Magnum IO networking provides both point-to-point functions like send and receive, and collectives like AllReduce for deep learning training at scale. The collective APIs hide low-level optimizations like topology detection, peer-to-peer copy, and multi-threading to simplify deep learning training. Send/receive can enable users to accelerate giant deep learning models too big to fit in one GPU’s memory. GPUDirect Storage can also help alleviate IO bottlenecks from local or remote storage by bypassing bounce buffers on the CPU host.

High-Performance Computing

To unlock next-generation discoveries, scientists rely on simulation to better understand complex molecules for drug discovery, physics for new sources of energy, and atmospheric data to better predict extreme weather patterns. Magnum IO exposes hardware-level acceleration engines and smart offloads, such as RDMA, GPUDirect, and NVIDIA SHARP, while bolstering the 400Gb/s high bandwidth and ultra-low latency of NVIDIA Quantum 2 InfiniBand networking.

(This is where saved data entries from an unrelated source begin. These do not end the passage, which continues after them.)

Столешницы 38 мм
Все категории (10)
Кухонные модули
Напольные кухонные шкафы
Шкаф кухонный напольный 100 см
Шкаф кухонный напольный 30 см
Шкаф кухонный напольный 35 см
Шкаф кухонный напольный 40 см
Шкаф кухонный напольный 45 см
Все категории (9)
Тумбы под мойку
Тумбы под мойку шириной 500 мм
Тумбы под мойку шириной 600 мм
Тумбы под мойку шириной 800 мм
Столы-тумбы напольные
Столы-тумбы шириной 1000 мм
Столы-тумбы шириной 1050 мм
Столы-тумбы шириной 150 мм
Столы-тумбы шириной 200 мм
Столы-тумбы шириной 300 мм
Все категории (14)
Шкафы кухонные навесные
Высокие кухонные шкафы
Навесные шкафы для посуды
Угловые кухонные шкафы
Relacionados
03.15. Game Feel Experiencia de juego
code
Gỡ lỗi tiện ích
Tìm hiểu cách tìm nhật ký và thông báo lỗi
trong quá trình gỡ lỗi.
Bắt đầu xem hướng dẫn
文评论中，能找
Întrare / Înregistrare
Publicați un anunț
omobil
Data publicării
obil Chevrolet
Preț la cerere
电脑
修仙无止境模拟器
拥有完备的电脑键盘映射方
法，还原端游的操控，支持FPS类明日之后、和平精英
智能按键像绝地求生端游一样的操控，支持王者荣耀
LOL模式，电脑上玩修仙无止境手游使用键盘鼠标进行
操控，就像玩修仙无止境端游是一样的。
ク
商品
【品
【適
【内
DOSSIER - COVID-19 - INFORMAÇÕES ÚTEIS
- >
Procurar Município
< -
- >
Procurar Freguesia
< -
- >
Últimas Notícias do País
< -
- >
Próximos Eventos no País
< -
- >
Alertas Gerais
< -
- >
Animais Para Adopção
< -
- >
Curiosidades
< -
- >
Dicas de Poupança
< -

With multi-tenancy, user applications may be unaware of indiscriminate interference from neighboring application traffic. Magnum IO, on the latest NVIDIA Quantum-2 InfiniBand platform, features new and improved capabilities for mitigating the negative impact on a user’s performance. This delivers optimal results, as well as the most efficient high performance computing (HPC) and machine learning deployments at any scale.